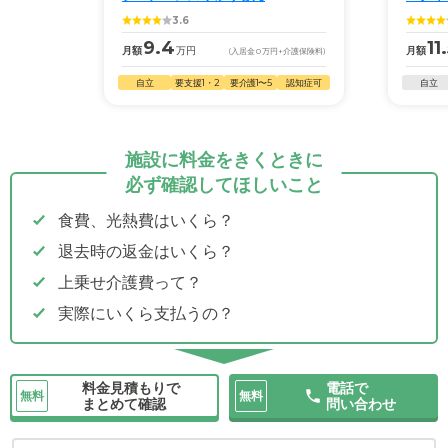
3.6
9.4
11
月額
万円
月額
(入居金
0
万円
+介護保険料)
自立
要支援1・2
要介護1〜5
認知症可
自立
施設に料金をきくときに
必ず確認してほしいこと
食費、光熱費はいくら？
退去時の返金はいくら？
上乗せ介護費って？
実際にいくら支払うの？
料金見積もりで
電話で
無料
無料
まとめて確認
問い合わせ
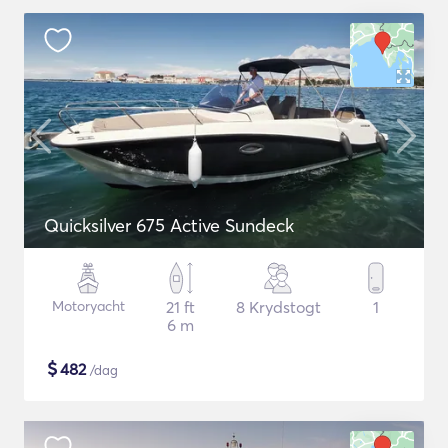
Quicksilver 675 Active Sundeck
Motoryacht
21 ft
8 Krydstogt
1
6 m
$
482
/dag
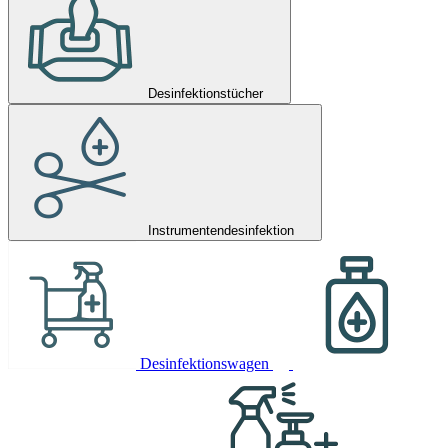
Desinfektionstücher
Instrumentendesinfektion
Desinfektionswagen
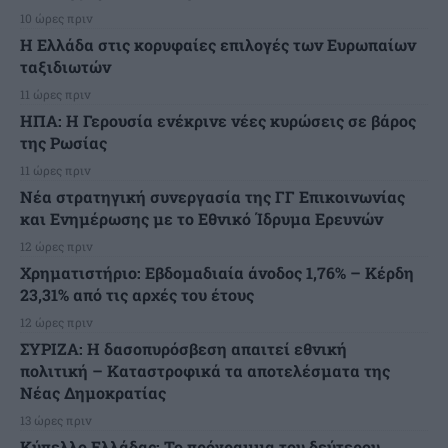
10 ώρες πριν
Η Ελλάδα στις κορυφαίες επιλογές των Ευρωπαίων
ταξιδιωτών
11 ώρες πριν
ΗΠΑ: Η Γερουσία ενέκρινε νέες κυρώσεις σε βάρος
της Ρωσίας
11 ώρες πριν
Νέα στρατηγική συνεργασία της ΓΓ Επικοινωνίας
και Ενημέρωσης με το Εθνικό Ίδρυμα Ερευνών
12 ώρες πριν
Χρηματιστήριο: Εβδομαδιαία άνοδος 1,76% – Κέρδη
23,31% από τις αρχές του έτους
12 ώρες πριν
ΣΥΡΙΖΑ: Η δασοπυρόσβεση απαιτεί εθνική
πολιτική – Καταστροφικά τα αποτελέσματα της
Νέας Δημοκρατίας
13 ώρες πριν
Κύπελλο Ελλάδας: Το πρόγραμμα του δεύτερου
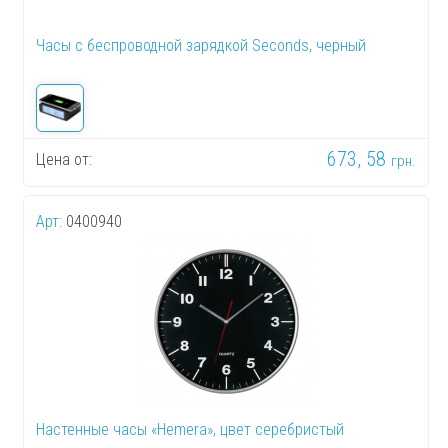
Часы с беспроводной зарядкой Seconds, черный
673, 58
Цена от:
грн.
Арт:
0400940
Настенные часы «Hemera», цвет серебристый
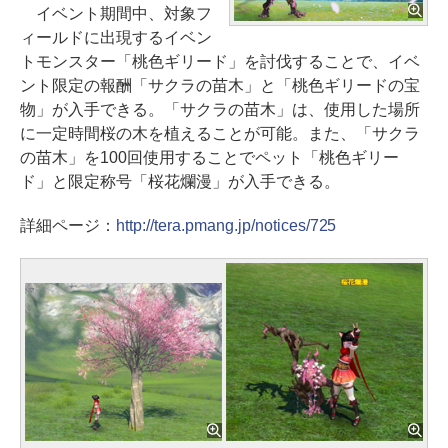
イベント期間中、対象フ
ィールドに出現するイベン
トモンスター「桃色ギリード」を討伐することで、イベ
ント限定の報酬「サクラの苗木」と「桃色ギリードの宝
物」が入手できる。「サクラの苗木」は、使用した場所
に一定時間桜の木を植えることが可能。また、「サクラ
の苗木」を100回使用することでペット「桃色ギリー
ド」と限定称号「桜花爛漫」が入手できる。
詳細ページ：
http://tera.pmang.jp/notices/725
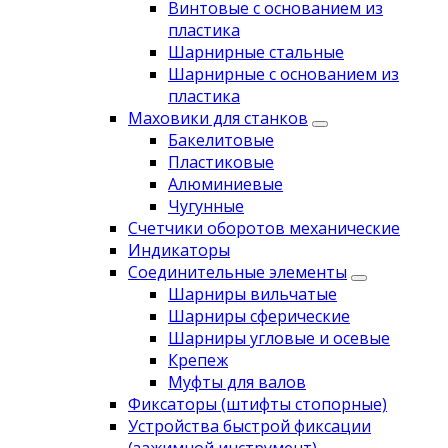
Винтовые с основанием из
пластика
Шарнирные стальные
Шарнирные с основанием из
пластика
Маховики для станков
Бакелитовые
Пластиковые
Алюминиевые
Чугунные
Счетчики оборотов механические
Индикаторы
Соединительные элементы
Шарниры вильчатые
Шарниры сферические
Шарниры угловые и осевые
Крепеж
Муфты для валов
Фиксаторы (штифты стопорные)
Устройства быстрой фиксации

* * * * * * *

◆ Task statement ◆
Write out the text of all the records above line for line, with no changes. Leave the pictures out.

◆ Output for this task ◆
3.6
9.4
11
月額
万円
月額
(入居金
0
万円
+介護保険料)
自立
要支援1・2
要介護1〜5
認知症可
自立
施設に料金をきくときに
必ず確認してほしいこと
食費、光熱費はいくら？
退去時の返金はいくら？
上乗せ介護費って？
実際にいくら支払うの？
料金見積もりで
電話で
無料
無料
まとめて確認
問い合わせ
Quicksilver 675 Active Sundeck
Motoryacht
21 ft
8 Krydstogt
1
6 m
$
482
/dag
Desinfektionstücher
Instrumentendesinfektion
Desinfektionswagen
10 ώρες πριν
Η Ελλάδα στις κορυφαίες επιλογές των Ευρωπαίων
ταξιδιωτών
11 ώρες πριν
ΗΠΑ: Η Γερουσία ενέκρινε νέες κυρώσεις σε βάρος
της Ρωσίας
11 ώρες πριν
Νέα στρατηγική συνεργασία της ΓΓ Επικοινωνίας
και Ενημέρωσης με το Εθνικό Ίδρυμα Ερευνών
12 ώρες πριν
Χρηματιστήριο: Εβδομαδιαία άνοδος 1,76% – Κέρδη
23,31% από τις αρχές του έτους
12 ώρες πριν
ΣΥΡΙΖΑ: Η δασοπυρόσβεση απαιτεί εθνική
πολιτική – Καταστροφικά τα αποτελέσματα της
Νέας Δημοκρατίας
13 ώρες πριν
Κύπελλο Ελλάδας: Το πρόγραμμα του δεύτερου
Часы с беспроводной зарядкой Seconds, черный
673, 58
Цена от:
грн.
Арт:
0400940
Настенные часы «Hemera», цвет серебристый
イベント期間中、対象フ
ィールドに出現するイベン
トモンスター「桃色ギリード」を討伐することで、イベ
ント限定の報酬「サクラの苗木」と「桃色ギリードの宝
物」が入手できる。「サクラの苗木」は、使用した場所
に一定時間桜の木を植えることが可能。また、「サクラ
の苗木」を100回使用することでペット「桃色ギリー
ド」と限定称号「桜花爛漫」が入手できる。
詳細ページ：
http://tera.pmang.jp/notices/725
Винтовые с основанием из
пластика
Шарнирные стальные
Шарнирные с основанием из
пластика
Маховики для станков
Бакелитовые
Пластиковые
Алюминиевые
Чугунные
Счетчики оборотов механические
Индикаторы
Соединительные элементы
Шарниры вильчатые
Шарниры сферические
Шарниры угловые и осевые
Крепеж
Муфты для валов
Фиксаторы (штифты стопорные)
Устройства быстрой фиксации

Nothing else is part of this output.